Manzotti: Well, consider this: If we didn’t know that human beings experience the world, that they feel things, would we be able to deduce it from what we know about neurophysiology? Really, no. There is nothing about the behavior of neurons to suggest that they are any different with respect to consciousness than, say, liver cells or red blood cells. They are cells doing what cells do best, namely, keeping entropy low by generating flows of ions such as sodium, potassium, chloride, and calcium and releasing neurotransmitters as a consequence. All of that is wonderful but far removed from the fact that I experience a light blue color when I watch the morning sky. That is, it’s not easy to see how the physical activity of the neurons explains my experience of the sky, let alone a process like thinking.

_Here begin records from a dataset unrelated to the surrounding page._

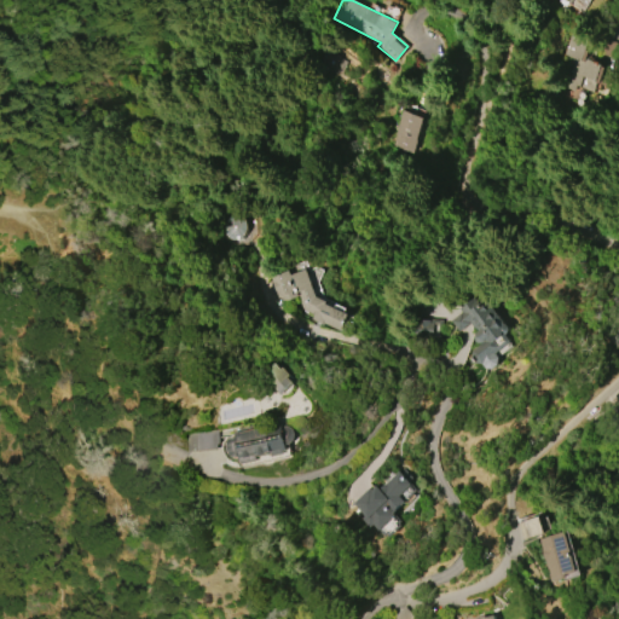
[(562,88),(570,70),(565,69),(570,58),(561,55),(570,33),(589,41),(585,50),(588,51),(584,58),(605,67),(597,84),(594,81),(590,92),(573,86),(571,91),(562,88)]
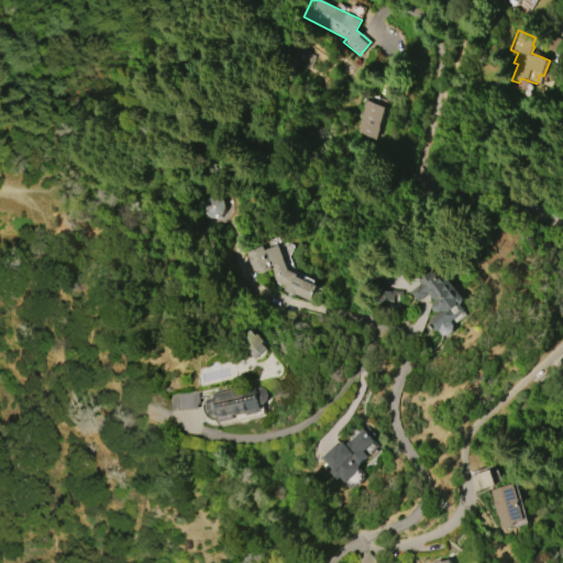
[(316,53),(293,43),(285,62),(308,72),(316,53)]
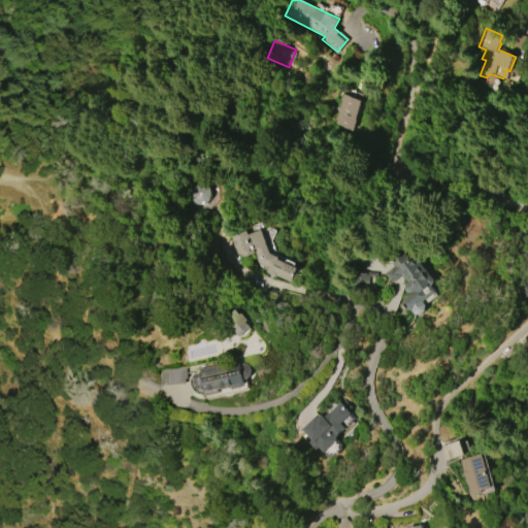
[(343,93),(361,100),(350,130),(331,123),(343,93)]
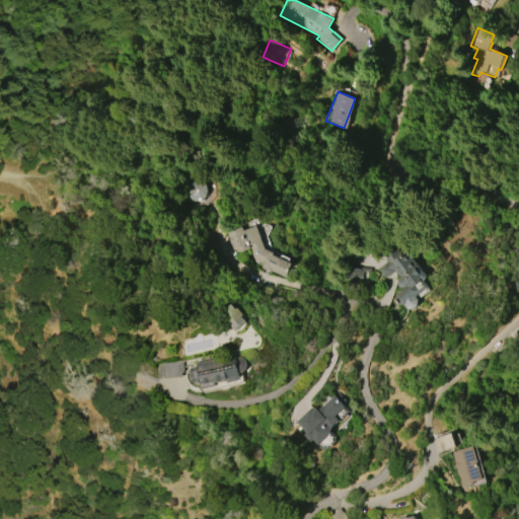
[(181,183),(188,203),(205,197),(199,178),(181,183)]
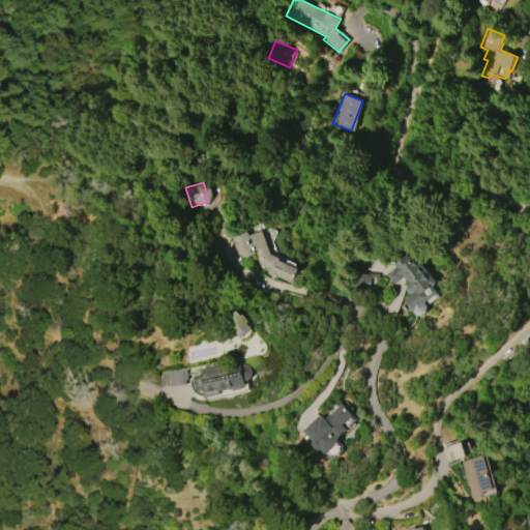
[(259,231),(269,255),(278,258),(277,261),(297,269),(292,284),(265,273),(266,270),(263,269),(255,249),(238,257),(231,239),(245,233),(246,237),(259,231)]
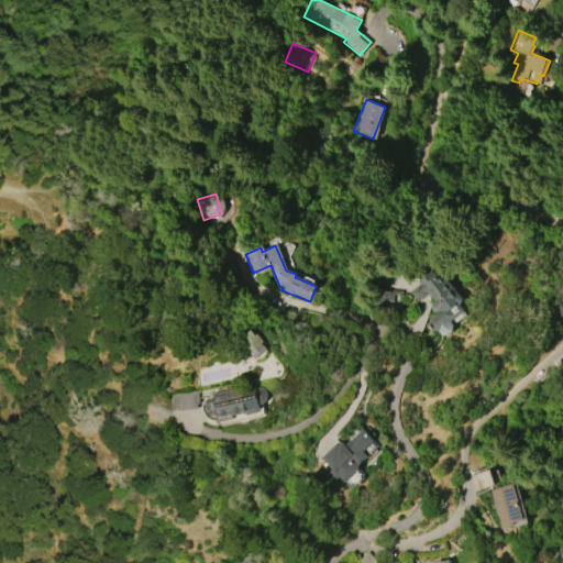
[(418,279),(428,272),(432,277),(440,274),(457,296),(460,296),(461,297),(462,298),(462,299),(462,300),(462,301),(461,302),(460,304),(457,305),(463,311),(450,322),(452,326),(452,331),(448,334),(442,333),(439,329),(437,329),(430,320),(430,318),(438,312),(437,312),(435,312),(434,311),(433,311),(432,310),(432,309),(431,309),(431,308),(431,307),(431,306),(431,305),(432,304),(432,302),(434,301),(418,279)]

Parks: So we might say that consciousness is the word we use to refer to the fact that rather than just physiological activity, mute like any other physical event—the sky in the morning, a cloud crossing the sun—we have experience, we have a feeling of that event?
Manzotti: Exactly. Instead of a world where we merely interact with external occurrences—the way a flower opens in the sun, or water freezes in the cold—we also have experience of the occurrence, the sun, the icy weather, and so on. This addition of experience (or in future we may want to suggest that experience and occurrence are one!) would be puzzling enough in itself. But it is even more puzzling that experience is usually described as experience of something else, of something that is not me. I experience a red apple. You experience a piece of music. Ruth experiences a landscape. How is this possible since, if we leave aside quantum mechanics (for the moment), our traditional view of nature tells us that an object is what it is and nothing more? William James put this very clearly when he asked, How can the room I am sitting in be simultaneously out there and, as it were, inside my head, my experience? We still have no answer to that question.